The four top-level statuses are `processing`, `awaitingAction`, `completed`, and `failed`. A transaction begins at `processing` the moment it is created from a quote. `awaitingAction` is a non-terminal hold state; the `hold` object explains the reason and carries a deadline, and the transaction returns to `processing` once cleared.

The `hold` object is discriminated by its `type` field:

| `hold.type`              | Meaning                                                                                                                                                                                                                        |
| ------------------------ | ------------------------------------------------------------------------------------------------------------------------------------------------------------------------------------------------------------------------------ |
| `senderAttribution`      | A deposit address received crypto from a sender not linked to a counterparty. Carries the inbound `txHash` and `matchableExternalAccountCriteria`; registering a matching `walletExternal` external account releases the hold. |
| `depositAddressFrozen`   | The deposit address is frozen.                                                                                                                                                                                                 |
| `depositAddressInactive` | The deposit address's destination external account became unusable. The `cause` object identifies the external account, its status, and the reason it became invalid.                                                          |

Each hold carries `since`, an optional `deadline`, and `resolvedAt` once cleared.

**Branch on `status` only.** The optional `subStatus` is a status-scoped string carrying operational detail namespaced by its parent status (for example `processing.fundsPulled`, `processing.cashPickupReady`, or `completed.cashPickupCollected`). Cash off-ramp lifecycle events surface here rather than as top-level statuses, and payout execution does too: `processing.awaitingCryptoOut`, `processing.cryptoOut`, `processing.awaitingFiatOut`, and `processing.fiatOut` track the crypto and fiat out-legs of a payout. Use `subStatus` for display and logging, not for control flow.

## Webhook events

OMS fires a webhook on every meaningful state change. Each delivery carries the full transaction object, so your handler reads the `status` (and, if needed, `subStatus`) directly off the payload. Polling `GET /transactions/{id}` is rarely necessary once webhooks are configured.
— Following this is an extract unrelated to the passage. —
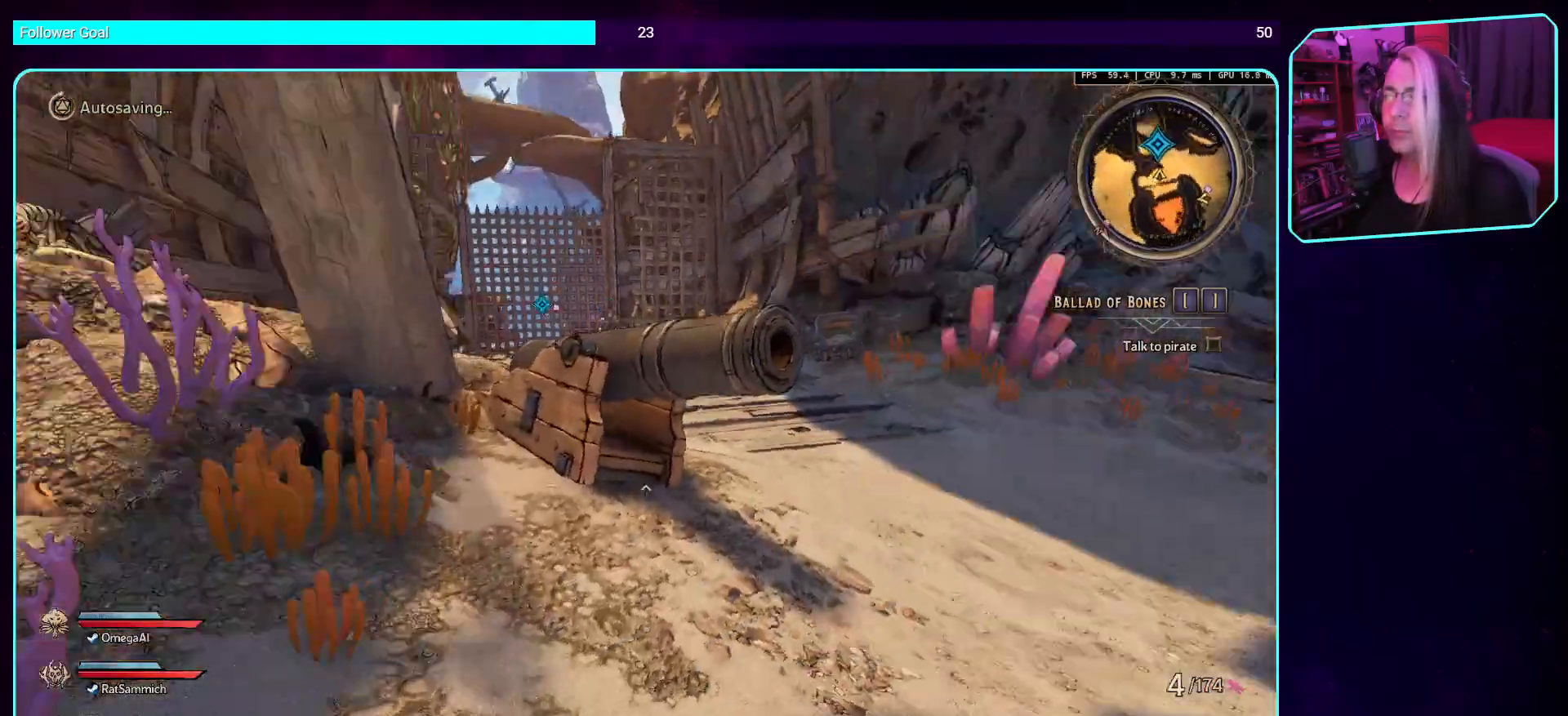
{"keys": ["w"], "mouse": [], "events": [[218, "d", "up"], [252, "space", "down"], [386, "space", "up"]]}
Subscribe to events through the Webhooks endpoints or the OMS Dashboard. A subscription is an endpoint URL plus the list of event types you want:

```
POST /webhooks
{
  "url": "https://your-app.example.com/oms/webhooks",
  "events": []
}
```

An empty `events` array (or `["*"]`) subscribes to every event type. The Webhooks endpoints support full CRUD (`GET`/`PATCH`/`DELETE /webhooks/{id}`), and the create response returns a signing secret once, which you use to verify the `Webhook-Signature` header on incoming deliveries.
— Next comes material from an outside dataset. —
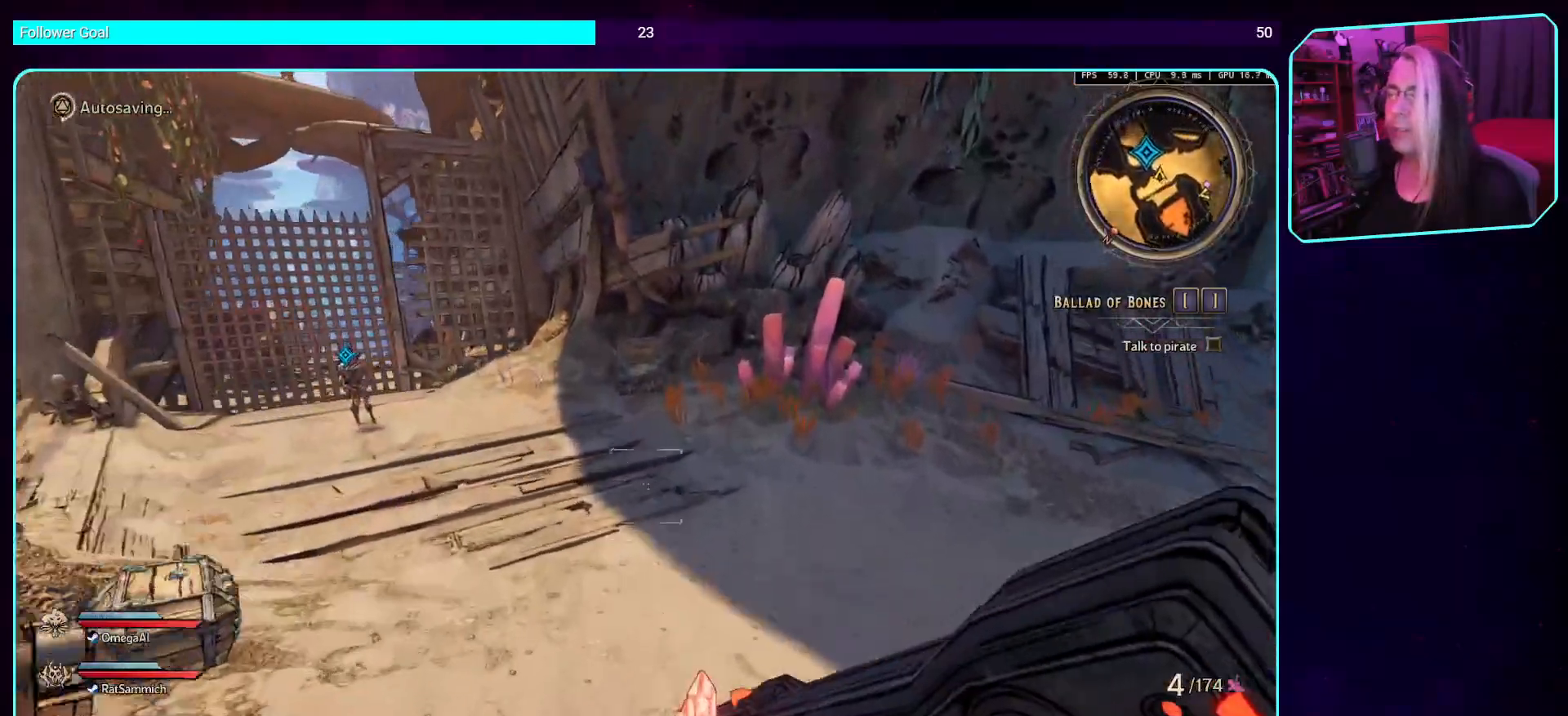
{"keys": ["d", "w"], "mouse": [], "events": [[252, "d", "down"]]}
Transaction events are namespaced by transfer type: `transaction.fiatToCrypto.*`, `transaction.cryptoToFiat.*`, and `transaction.cryptoToCrypto.*`, each with `processing`, `completed`, `failed`, and refund variants (plus `cashPickupReady` and `codeExpired` on the cash payout path). See the [webhook events catalog](/api-reference/webhook-events) for every event type and the delivery envelope.

## Auto-created transactions

Deposit addresses, virtual accounts, and cash-ins bypass the quote step. OMS creates the transaction internally when funds arrive and moves it directly to `processing`. The same status model and webhook events apply.

## Idempotency

All `POST` endpoints accept an `Idempotency-Key` header. Use a stable key (UUID tied to your internal order ID) to safely retry on network failure. OMS returns the same response for any subsequent request with the same key within the idempotency window.

<Tip>
  Set `Idempotency-Key` on every write request in production. It protects against double-execution without any coordination on your side.